Which brings me closer to the topic. All translations of the New Testament can be traced to the Greek original. However, the disciples and Jesus did not speak Greek to each other. The original sayings were in Aramaic, and it makes sense to assume that the Greek Gospels might be based on a lost Aramaic original (this is called Aramaic primacy theory).

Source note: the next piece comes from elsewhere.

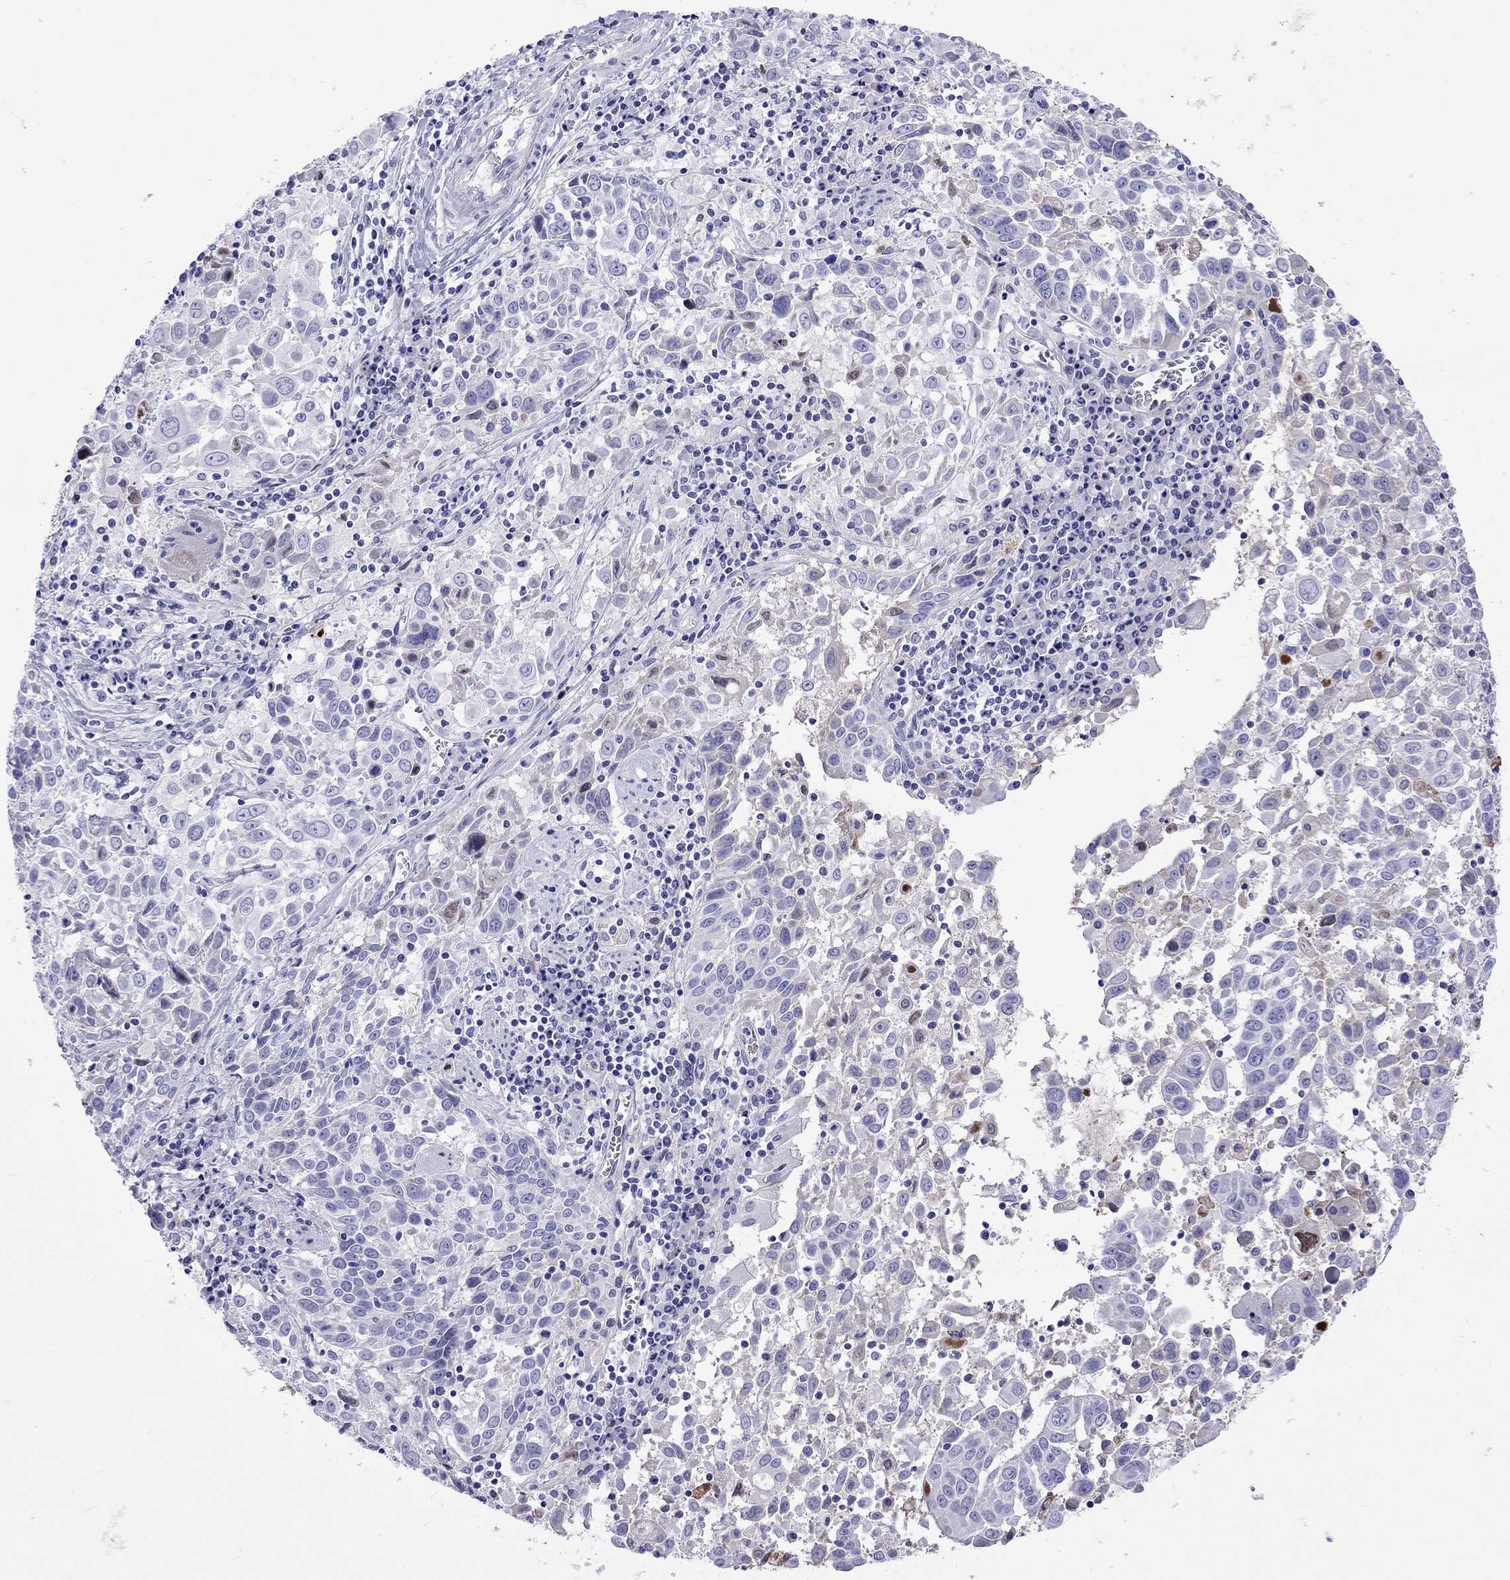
{"staining": {"intensity": "negative", "quantity": "none", "location": "none"}, "tissue": "lung cancer", "cell_type": "Tumor cells", "image_type": "cancer", "snomed": [{"axis": "morphology", "description": "Squamous cell carcinoma, NOS"}, {"axis": "topography", "description": "Lung"}], "caption": "Tumor cells show no significant protein expression in lung cancer. Nuclei are stained in blue.", "gene": "SERPINA3", "patient": {"sex": "male", "age": 57}}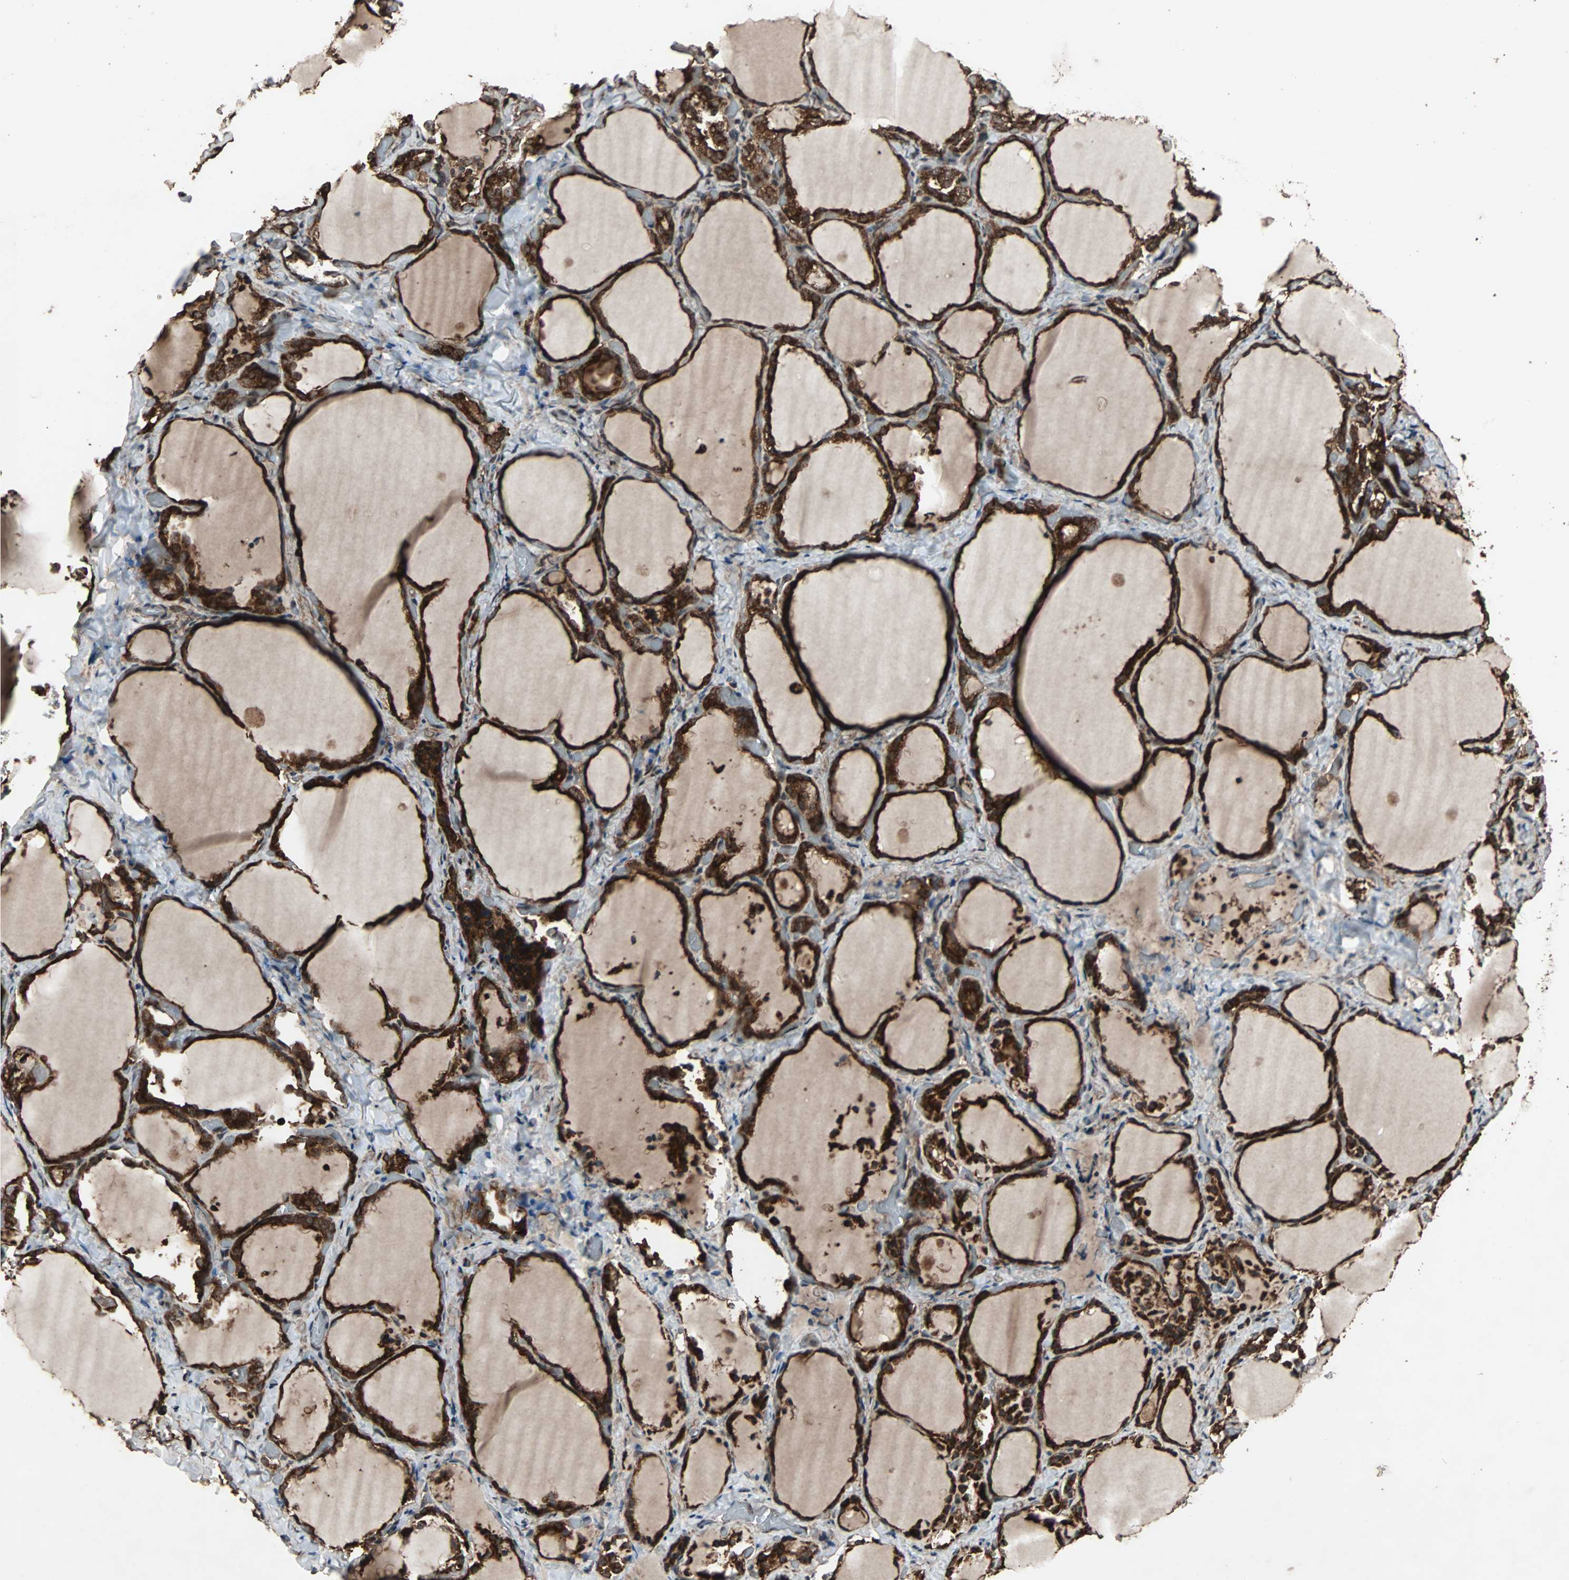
{"staining": {"intensity": "strong", "quantity": ">75%", "location": "cytoplasmic/membranous"}, "tissue": "thyroid gland", "cell_type": "Glandular cells", "image_type": "normal", "snomed": [{"axis": "morphology", "description": "Normal tissue, NOS"}, {"axis": "morphology", "description": "Papillary adenocarcinoma, NOS"}, {"axis": "topography", "description": "Thyroid gland"}], "caption": "The micrograph shows staining of normal thyroid gland, revealing strong cytoplasmic/membranous protein expression (brown color) within glandular cells.", "gene": "LAMTOR5", "patient": {"sex": "female", "age": 30}}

...Aramaic Source Criticism is the position that when the New Testament was written, the authors utilized Aramaic sources (old written documents, oral traditions, etc.) in their compositions that were translated and then redacted into the texts as we have them today. The study of Aramaic Primacy is to take a critical look at the Greek New Testament and reconstruct those Aramaic sources to gain a better cultural and contextual understanding about the documents, themselves. http://www.aramaicnt.org
That is a controversial issue, but the theory does provide interesting explanations to quite a few mysteries in the New Testament, such as the proverbial camel passing through the eye of the needle. In Aramaic, "camel" (גמלא) is spelled identically to "rope." There are other possibilities (eg, the Talmud includes similarly worded proverb, suggesting an idiom), http://en.wikipedia.org/wiki/Eye_of_a_needle; also, by a striking coincidence, in Greek "camel" (κάμηλον) is also spelled similarly to "rope" (κάμιλον). But there are other equally intriguing places, see
in which the idiosyncrasies of Koine Greek are naturally interpreted as wordplay in Aramaic. By no means I am suggesting that this theory is correct, but consider the ramifications:
The most popular book in the world, the New Testament, is a vast collection of translations traceable to the Greek original. However, this original is itself a translation, and this translation, if the Aramaic primacy theory gets it right, is by someone with a limited command of either classical Greek or Aramaic, as suggested by literal readings of the puns. In all probability, this translator's idea what it meant to translate was much closer to that of Cicero and St Jerome than Diderot and D'Alambert. This mangled Greek translation had conquered the world, converted it to a new faith, and informed our entire civilization. The Aramaic original accomplished none of these things, as it was promptly lost.
Can a translation be better than the original?